However, as everyone knows, the need for endurance isn’t limited to the choice of journeys one may undertake intermittently or the select challenges one chooses to overcome. It’s a daily requirement in our lives, irrespective of choice. Routines of daily life often described as ‘the daily grind’, beg the question whether we are consciously building endurance to embrace what the world has in store for us or are passive participants tossed about on the waves of change.  
So how do great leaders build endurance? As the new world order is one with no order, no rules and no guarantees, leaders must prepare themselves and their teams for the unknown. Here are a few ways you can develop a willingness to face the uncertain, a resilience to meet it head on and the courage to outlast the challenges along the way.

  • Accept The Uncertain: As all leaders know, difficulties are inevitable and the question is not if we will face them, but how we choose to respond. It’s critical to both expect and accept success and hardship along the way. Positive leaders see an opportunity in every crisis – they demonstrate an eagerness to see what lies beyond the next curve in the path and prepare their organizations for the same. They approach life and work with a sense of balance and realistic optimism. 

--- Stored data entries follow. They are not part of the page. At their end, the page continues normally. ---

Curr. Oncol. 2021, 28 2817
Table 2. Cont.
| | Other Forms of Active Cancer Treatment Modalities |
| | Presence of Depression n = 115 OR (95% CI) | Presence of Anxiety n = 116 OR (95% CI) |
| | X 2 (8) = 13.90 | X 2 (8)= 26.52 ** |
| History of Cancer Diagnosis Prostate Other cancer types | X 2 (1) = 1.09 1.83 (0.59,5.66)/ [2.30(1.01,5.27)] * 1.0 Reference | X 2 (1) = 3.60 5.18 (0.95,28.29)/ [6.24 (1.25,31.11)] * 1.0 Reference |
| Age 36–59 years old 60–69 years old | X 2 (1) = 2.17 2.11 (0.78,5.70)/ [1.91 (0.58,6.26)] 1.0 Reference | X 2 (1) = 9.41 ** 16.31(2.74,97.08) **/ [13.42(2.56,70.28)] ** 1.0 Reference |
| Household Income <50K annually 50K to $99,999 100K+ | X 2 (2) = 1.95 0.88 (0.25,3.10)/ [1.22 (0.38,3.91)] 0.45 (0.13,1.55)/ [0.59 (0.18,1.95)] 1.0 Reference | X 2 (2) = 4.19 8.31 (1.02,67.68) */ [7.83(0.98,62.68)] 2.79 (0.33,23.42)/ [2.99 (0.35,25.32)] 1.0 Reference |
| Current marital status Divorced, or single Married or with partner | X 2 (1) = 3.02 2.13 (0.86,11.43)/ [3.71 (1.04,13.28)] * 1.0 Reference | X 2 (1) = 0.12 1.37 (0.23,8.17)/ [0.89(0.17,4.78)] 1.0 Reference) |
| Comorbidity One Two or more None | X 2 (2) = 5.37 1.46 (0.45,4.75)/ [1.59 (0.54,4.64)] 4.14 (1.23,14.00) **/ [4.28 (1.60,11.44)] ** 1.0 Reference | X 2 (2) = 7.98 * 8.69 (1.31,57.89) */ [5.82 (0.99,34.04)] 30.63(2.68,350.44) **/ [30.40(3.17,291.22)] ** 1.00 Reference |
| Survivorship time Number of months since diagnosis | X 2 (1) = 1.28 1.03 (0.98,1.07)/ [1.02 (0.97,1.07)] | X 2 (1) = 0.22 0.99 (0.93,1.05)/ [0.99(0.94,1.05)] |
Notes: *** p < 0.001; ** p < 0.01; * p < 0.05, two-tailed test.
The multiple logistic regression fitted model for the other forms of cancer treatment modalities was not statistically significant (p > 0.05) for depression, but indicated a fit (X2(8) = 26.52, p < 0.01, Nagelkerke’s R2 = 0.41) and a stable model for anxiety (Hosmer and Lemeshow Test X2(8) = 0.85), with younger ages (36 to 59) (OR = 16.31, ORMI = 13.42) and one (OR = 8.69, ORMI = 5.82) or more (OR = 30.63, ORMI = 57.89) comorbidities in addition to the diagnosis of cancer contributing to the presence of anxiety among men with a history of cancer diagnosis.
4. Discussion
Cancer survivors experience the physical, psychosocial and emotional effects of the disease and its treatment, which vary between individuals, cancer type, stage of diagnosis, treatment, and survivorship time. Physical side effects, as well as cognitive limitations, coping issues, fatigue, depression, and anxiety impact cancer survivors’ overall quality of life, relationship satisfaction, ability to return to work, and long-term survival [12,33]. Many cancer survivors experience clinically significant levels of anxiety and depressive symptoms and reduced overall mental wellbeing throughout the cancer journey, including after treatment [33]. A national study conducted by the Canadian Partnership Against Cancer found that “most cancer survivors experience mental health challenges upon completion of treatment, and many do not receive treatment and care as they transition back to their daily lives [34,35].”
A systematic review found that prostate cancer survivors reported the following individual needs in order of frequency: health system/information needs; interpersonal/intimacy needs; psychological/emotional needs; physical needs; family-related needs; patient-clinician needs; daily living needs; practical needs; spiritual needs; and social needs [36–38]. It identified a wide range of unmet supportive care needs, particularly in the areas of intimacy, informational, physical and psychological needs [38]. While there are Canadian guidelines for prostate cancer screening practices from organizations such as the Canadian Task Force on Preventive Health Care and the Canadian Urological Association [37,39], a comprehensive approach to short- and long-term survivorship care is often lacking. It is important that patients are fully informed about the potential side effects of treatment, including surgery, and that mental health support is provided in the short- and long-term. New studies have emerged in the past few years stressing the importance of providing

  • Flex Your Muscle: When you exercise your physical, mental and moral muscles frequently, they function better, faster and smoother when required. Athletes training for ultra-endurance events know, that their success is more in the preparation that precedes the actual race itself. Like safety drills test the preparedness of your plans against multiple variables, they also instil a level of confidence among staff in their organization as a whole.  Leaders who have refused to remain complacent in good times, who keep pushing themselves and their teams to remain watchful, agile and lean are the ones that stay in the race. 
  • Bite Size Goals: While keeping an eye on the destination is important, focusing on the next step is critical. Breaking up the largest challenges into small, achievable tasks ironically act as small distractions along the long journey ahead. Leaders play a critical role in making their teams believe in the ability to win. A real captain will be able to steer his / her ship through the worst storms only if the crew truly believe they can overcome the challenges they face through a disciplined focus on each of their roles. 

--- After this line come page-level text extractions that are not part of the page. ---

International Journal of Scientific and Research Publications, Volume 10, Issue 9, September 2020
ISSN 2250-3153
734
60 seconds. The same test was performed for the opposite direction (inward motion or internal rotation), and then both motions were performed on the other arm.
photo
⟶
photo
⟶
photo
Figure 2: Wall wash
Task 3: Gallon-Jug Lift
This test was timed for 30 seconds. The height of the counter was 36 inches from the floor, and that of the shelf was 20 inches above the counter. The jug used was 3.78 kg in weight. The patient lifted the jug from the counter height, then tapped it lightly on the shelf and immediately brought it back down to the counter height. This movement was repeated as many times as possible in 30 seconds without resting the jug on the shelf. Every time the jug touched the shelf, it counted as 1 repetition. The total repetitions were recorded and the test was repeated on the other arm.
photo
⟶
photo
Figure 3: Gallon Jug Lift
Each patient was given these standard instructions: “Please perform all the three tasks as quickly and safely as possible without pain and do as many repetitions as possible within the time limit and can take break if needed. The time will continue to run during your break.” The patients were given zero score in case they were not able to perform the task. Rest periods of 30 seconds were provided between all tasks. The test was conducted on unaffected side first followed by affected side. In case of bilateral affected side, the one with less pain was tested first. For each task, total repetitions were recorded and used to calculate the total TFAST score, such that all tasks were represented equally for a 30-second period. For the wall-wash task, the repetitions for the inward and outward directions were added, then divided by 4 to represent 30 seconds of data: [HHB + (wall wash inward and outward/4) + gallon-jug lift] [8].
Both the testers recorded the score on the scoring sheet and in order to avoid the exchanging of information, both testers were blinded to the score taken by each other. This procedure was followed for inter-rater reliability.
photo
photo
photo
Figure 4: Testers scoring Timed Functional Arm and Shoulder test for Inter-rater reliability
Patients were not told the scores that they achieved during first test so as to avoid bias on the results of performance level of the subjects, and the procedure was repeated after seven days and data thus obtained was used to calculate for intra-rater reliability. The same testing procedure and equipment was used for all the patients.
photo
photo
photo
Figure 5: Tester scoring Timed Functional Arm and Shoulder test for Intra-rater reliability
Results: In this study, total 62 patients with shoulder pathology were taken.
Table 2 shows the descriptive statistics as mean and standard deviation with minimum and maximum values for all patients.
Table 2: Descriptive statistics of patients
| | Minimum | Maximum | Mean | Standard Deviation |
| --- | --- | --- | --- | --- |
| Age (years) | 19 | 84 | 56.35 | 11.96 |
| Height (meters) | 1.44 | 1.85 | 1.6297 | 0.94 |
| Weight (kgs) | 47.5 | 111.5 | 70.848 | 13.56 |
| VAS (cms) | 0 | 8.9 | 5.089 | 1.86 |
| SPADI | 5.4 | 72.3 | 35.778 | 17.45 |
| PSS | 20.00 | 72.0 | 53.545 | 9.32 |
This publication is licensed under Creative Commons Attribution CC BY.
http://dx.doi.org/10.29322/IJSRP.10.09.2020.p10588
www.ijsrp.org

  • Persistence: Leadership is never easy – it requires physical stamina, emotional intelligence and an unwavering moral compass to be a great leader. The leader who in the face of crushing defeat finds the strength to stand up, dust off and get going again is likely to gain both the respect of his team as well as the prize. The ability to show up and keep trying, no matter what, is a quality that many great leaders possess. “The quality of continuing for a long time” is how the Merriam-Webster dictionary defines Endurance; it could well be defining persistence.
  • The Larger Good: Ultimately the greatest driving force in an enduring leader remains their belief in their own role in the universe. Understanding how their lives or their business can be a force for good and articulating how this translates in daily life will make a positive difference in the world. It is their stories that endure the passage of time and of changing world values, stories that inspire and awaken people to work towards a better future for all of us.